WHAT IS BEING ASKED
Check every line of the entries that follow, and copy the ones containing "either".

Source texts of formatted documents
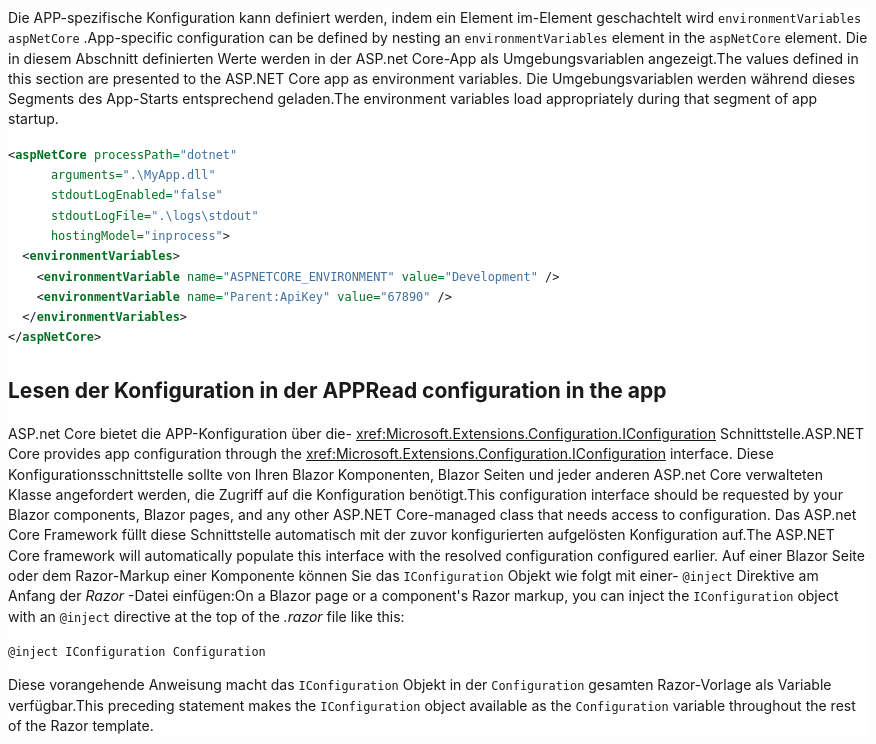 <span data-ttu-id="146cd-159">Die APP-spezifische Konfiguration kann definiert werden, indem ein Element im-Element geschachtelt wird `environmentVariables` `aspNetCore` .</span><span class="sxs-lookup"><span data-stu-id="146cd-159">App-specific configuration can be defined by nesting an `environmentVariables` element in the `aspNetCore` element.</span></span> <span data-ttu-id="146cd-160">Die in diesem Abschnitt definierten Werte werden in der ASP.net Core-App als Umgebungsvariablen angezeigt.</span><span class="sxs-lookup"><span data-stu-id="146cd-160">The values defined in this section are presented to the ASP.NET Core app as environment variables.</span></span> <span data-ttu-id="146cd-161">Die Umgebungsvariablen werden während dieses Segments des App-Starts entsprechend geladen.</span><span class="sxs-lookup"><span data-stu-id="146cd-161">The environment variables load appropriately during that segment of app startup.</span></span>

```xml
<aspNetCore processPath="dotnet"
      arguments=".\MyApp.dll"
      stdoutLogEnabled="false"
      stdoutLogFile=".\logs\stdout"
      hostingModel="inprocess">
  <environmentVariables>
    <environmentVariable name="ASPNETCORE_ENVIRONMENT" value="Development" />
    <environmentVariable name="Parent:ApiKey" value="67890" />
  </environmentVariables>
</aspNetCore>
```

## <a name="read-configuration-in-the-app"></a><span data-ttu-id="146cd-162">Lesen der Konfiguration in der APP</span><span class="sxs-lookup"><span data-stu-id="146cd-162">Read configuration in the app</span></span>

<span data-ttu-id="146cd-163">ASP.net Core bietet die APP-Konfiguration über die- <xref:Microsoft.Extensions.Configuration.IConfiguration> Schnittstelle.</span><span class="sxs-lookup"><span data-stu-id="146cd-163">ASP.NET Core provides app configuration through the <xref:Microsoft.Extensions.Configuration.IConfiguration> interface.</span></span> <span data-ttu-id="146cd-164">Diese Konfigurationsschnittstelle sollte von Ihren Blazor Komponenten, Blazor Seiten und jeder anderen ASP.net Core verwalteten Klasse angefordert werden, die Zugriff auf die Konfiguration benötigt.</span><span class="sxs-lookup"><span data-stu-id="146cd-164">This configuration interface should be requested by your Blazor components, Blazor pages, and any other ASP.NET Core-managed class that needs access to configuration.</span></span> <span data-ttu-id="146cd-165">Das ASP.net Core Framework füllt diese Schnittstelle automatisch mit der zuvor konfigurierten aufgelösten Konfiguration auf.</span><span class="sxs-lookup"><span data-stu-id="146cd-165">The ASP.NET Core framework will automatically populate this interface with the resolved configuration configured earlier.</span></span> <span data-ttu-id="146cd-166">Auf einer Blazor Seite oder dem Razor-Markup einer Komponente können Sie das `IConfiguration` Objekt wie folgt mit einer- `@inject` Direktive am Anfang der *Razor* -Datei einfügen:</span><span class="sxs-lookup"><span data-stu-id="146cd-166">On a Blazor page or a component's Razor markup, you can inject the `IConfiguration` object with an `@inject` directive at the top of the *.razor* file like this:</span></span>

```razor
@inject IConfiguration Configuration
```

<span data-ttu-id="146cd-167">Diese vorangehende Anweisung macht das `IConfiguration` Objekt in der `Configuration` gesamten Razor-Vorlage als Variable verfügbar.</span><span class="sxs-lookup"><span data-stu-id="146cd-167">This preceding statement makes the `IConfiguration` object available as the `Configuration` variable throughout the rest of the Razor template.</span></span>
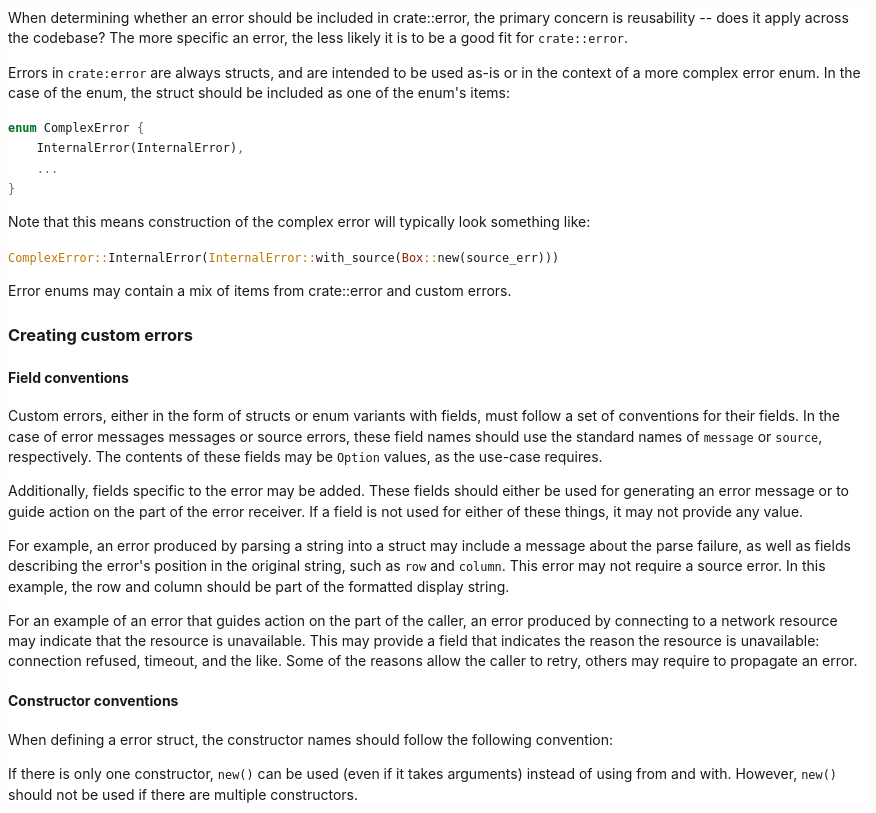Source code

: When determining whether an error should be included in crate::error, the
primary concern is reusability -- does it apply across the codebase? The more
specific an error, the less likely it is to be a good fit for `crate::error`.

Errors in `crate:error` are always structs, and are intended to be used as-is or
in the context of a more complex error enum. In the case of the enum, the struct
should be included as one of the enum's items:

```rust
enum ComplexError {
    InternalError(InternalError),
    ...
}
```

Note that this means construction of the complex error will typically look
something like:

```rust
ComplexError::InternalError(InternalError::with_source(Box::new(source_err)))
```

Error enums may contain a mix of items from crate::error and custom errors.

### Creating custom errors

#### Field conventions

Custom errors, either in the form of structs or enum variants with fields, must
follow a set of conventions for their fields.  In the case of error messages
messages or source errors, these field names should use the standard names of
`message` or `source`, respectively.  The contents of these fields may be
`Option` values, as the use-case requires.

Additionally, fields specific to the error may be added. These fields should
either be used for generating an error message or to guide action on the part of
the error receiver.  If a field is not used for either of these things, it may
not provide any value.

For example, an error produced by parsing a string into a struct may include a
message about the parse failure, as well as fields describing the error's
position in the original string, such as `row` and `column`. This error may not
require a source error. In this example, the row and column should be part of
the formatted display string.

For an example of an error that guides action on the part of the caller, an
error produced by connecting to a network resource may indicate that the
resource is unavailable.  This may provide a field that indicates the reason the
resource is unavailable: connection refused, timeout, and the like.  Some of the
reasons allow the caller to retry, others may require to propagate an error.

#### Constructor conventions

When defining a error struct, the constructor names should follow the following
convention:

If there is only one constructor, `new()` can be used (even if it takes
arguments) instead of using from and with. However, `new()` should not be used
if there are multiple constructors.
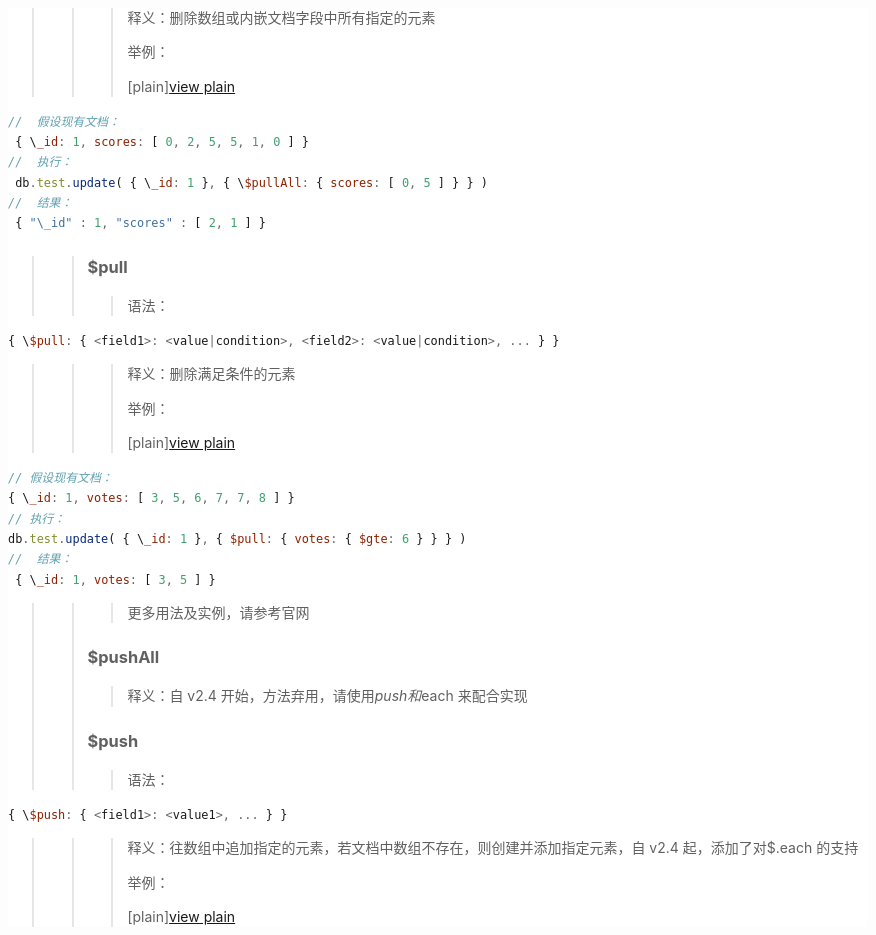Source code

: > > > 释义：删除数组或内嵌文档字段中所有指定的元素
> > >
> > > 举例：
> > >
> > > [plain][view plain](http://blog.csdn.net/qq_16313365/article/details/58599253#)

```js
//  假设现有文档：
 { \_id: 1, scores: [ 0, 2, 5, 5, 1, 0 ] }
//  执行：
 db.test.update( { \_id: 1 }, { \$pullAll: { scores: [ 0, 5 ] } } )
//  结果：
 { "\_id" : 1, "scores" : [ 2, 1 ] }
```

> > ### \$pull
> >
> > > 语法：

```js
{ \$pull: { <field1>: <value|condition>, <field2>: <value|condition>, ... } }
```

> > > 释义：删除满足条件的元素
> > >
> > > 举例：
> > >
> > > [plain][view plain](http://blog.csdn.net/qq_16313365/article/details/58599253#)

```js
// 假设现有文档：
{ \_id: 1, votes: [ 3, 5, 6, 7, 7, 8 ] }
// 执行：
db.test.update( { \_id: 1 }, { $pull: { votes: { $gte: 6 } } } )
//  结果：
 { \_id: 1, votes: [ 3, 5 ] }
```

> > > 更多用法及实例，请参考官网
> >
> > ### \$pushAll
> >
> > > 释义：自 v2.4 开始，方法弃用，请使用$push和$each 来配合实现
> >
> > ### \$push
> >
> > > 语法：

```js
{ \$push: { <field1>: <value1>, ... } }
```

> > > 释义：往数组中追加指定的元素，若文档中数组不存在，则创建并添加指定元素，自 v2.4 起，添加了对\$.each 的支持
> > >
> > > 举例：
> > >
> > > [plain][view plain](http://blog.csdn.net/qq_16313365/article/details/58599253#)

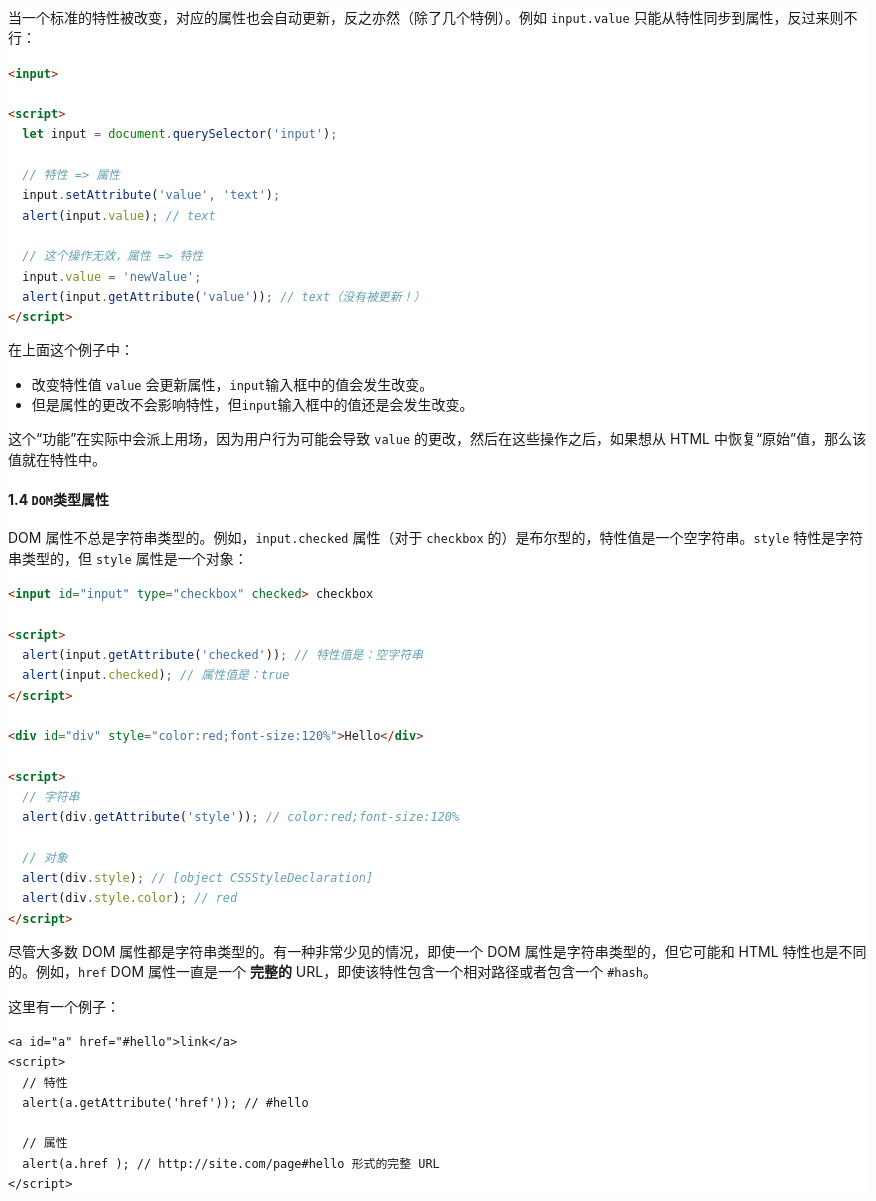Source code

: 当一个标准的特性被改变，对应的属性也会自动更新，反之亦然（除了几个特例）。例如 `input.value` 只能从特性同步到属性，反过来则不行：

```html
<input>

<script>
  let input = document.querySelector('input');

  // 特性 => 属性
  input.setAttribute('value', 'text');
  alert(input.value); // text

  // 这个操作无效，属性 => 特性
  input.value = 'newValue';
  alert(input.getAttribute('value')); // text（没有被更新！）
</script>
```

在上面这个例子中：

- 改变特性值 `value` 会更新属性，`input`输入框中的值会发生改变。
- 但是属性的更改不会影响特性，但`input`输入框中的值还是会发生改变。

这个“功能”在实际中会派上用场，因为用户行为可能会导致 `value` 的更改，然后在这些操作之后，如果想从 HTML 中恢复“原始”值，那么该值就在特性中。

#### 1.4 `DOM`类型属性

DOM 属性不总是字符串类型的。例如，`input.checked` 属性（对于 `checkbox` 的）是布尔型的，特性值是一个空字符串。`style` 特性是字符串类型的，但 `style` 属性是一个对象：

```html
<input id="input" type="checkbox" checked> checkbox

<script>
  alert(input.getAttribute('checked')); // 特性值是：空字符串
  alert(input.checked); // 属性值是：true
</script>

<div id="div" style="color:red;font-size:120%">Hello</div>

<script>
  // 字符串
  alert(div.getAttribute('style')); // color:red;font-size:120%

  // 对象
  alert(div.style); // [object CSSStyleDeclaration]
  alert(div.style.color); // red
</script>
```

尽管大多数 DOM 属性都是字符串类型的。有一种非常少见的情况，即使一个 DOM 属性是字符串类型的，但它可能和 HTML 特性也是不同的。例如，`href` DOM 属性一直是一个 **完整的** URL，即使该特性包含一个相对路径或者包含一个 `#hash`。

这里有一个例子：

```markup
<a id="a" href="#hello">link</a>
<script>
  // 特性
  alert(a.getAttribute('href')); // #hello

  // 属性
  alert(a.href ); // http://site.com/page#hello 形式的完整 URL
</script>
```
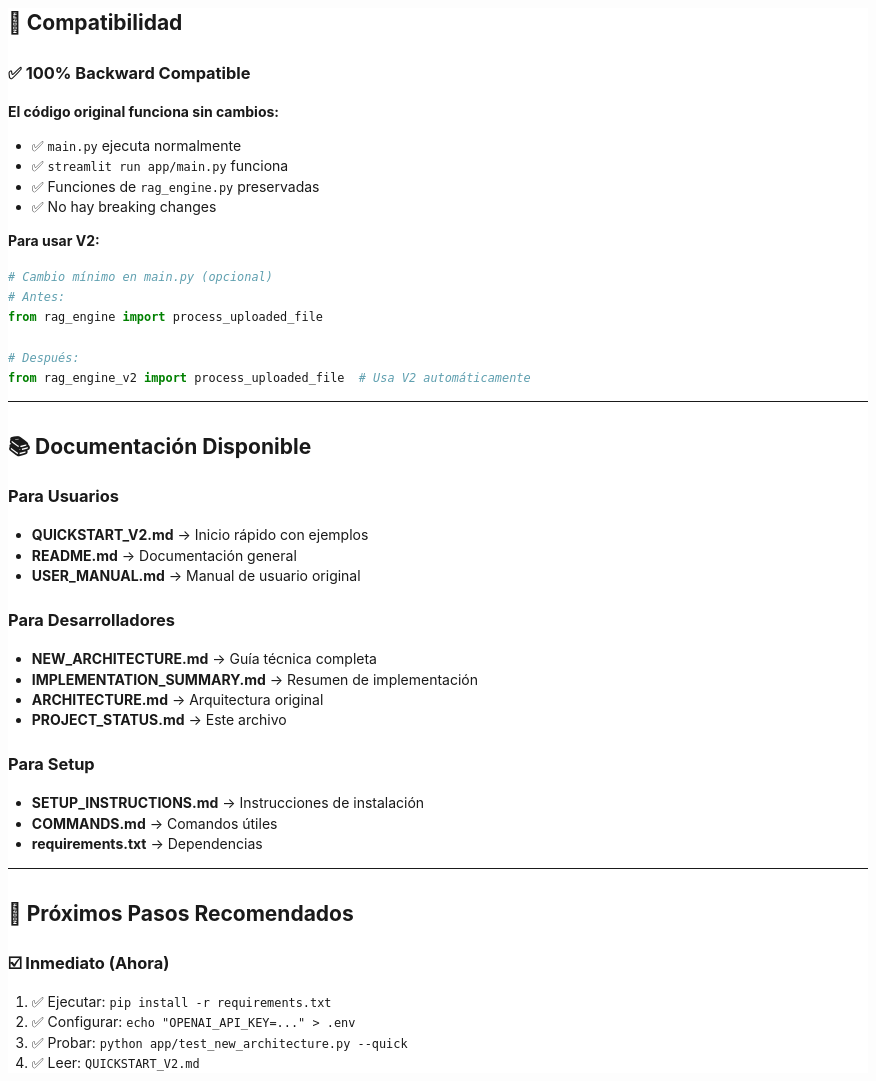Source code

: 
## 🔄 Compatibilidad

### ✅ 100% Backward Compatible

**El código original funciona sin cambios:**
- ✅ `main.py` ejecuta normalmente
- ✅ `streamlit run app/main.py` funciona
- ✅ Funciones de `rag_engine.py` preservadas
- ✅ No hay breaking changes

**Para usar V2:**
```python
# Cambio mínimo en main.py (opcional)
# Antes:
from rag_engine import process_uploaded_file

# Después:
from rag_engine_v2 import process_uploaded_file  # Usa V2 automáticamente
```

---

## 📚 Documentación Disponible

### Para Usuarios
- **QUICKSTART_V2.md** → Inicio rápido con ejemplos
- **README.md** → Documentación general
- **USER_MANUAL.md** → Manual de usuario original

### Para Desarrolladores
- **NEW_ARCHITECTURE.md** → Guía técnica completa
- **IMPLEMENTATION_SUMMARY.md** → Resumen de implementación
- **ARCHITECTURE.md** → Arquitectura original
- **PROJECT_STATUS.md** → Este archivo

### Para Setup
- **SETUP_INSTRUCTIONS.md** → Instrucciones de instalación
- **COMMANDS.md** → Comandos útiles
- **requirements.txt** → Dependencias

---

## 🎯 Próximos Pasos Recomendados

### ☑️ Inmediato (Ahora)
1. ✅ Ejecutar: `pip install -r requirements.txt`
2. ✅ Configurar: `echo "OPENAI_API_KEY=..." > .env`
3. ✅ Probar: `python app/test_new_architecture.py --quick`
4. ✅ Leer: `QUICKSTART_V2.md`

OUTPUT OF THE TASK
Custom errors, either in the form of structs or enum variants with fields, must
either be used for generating an error message or to guide action on the part of
the error receiver.  If a field is not used for either of these things, it may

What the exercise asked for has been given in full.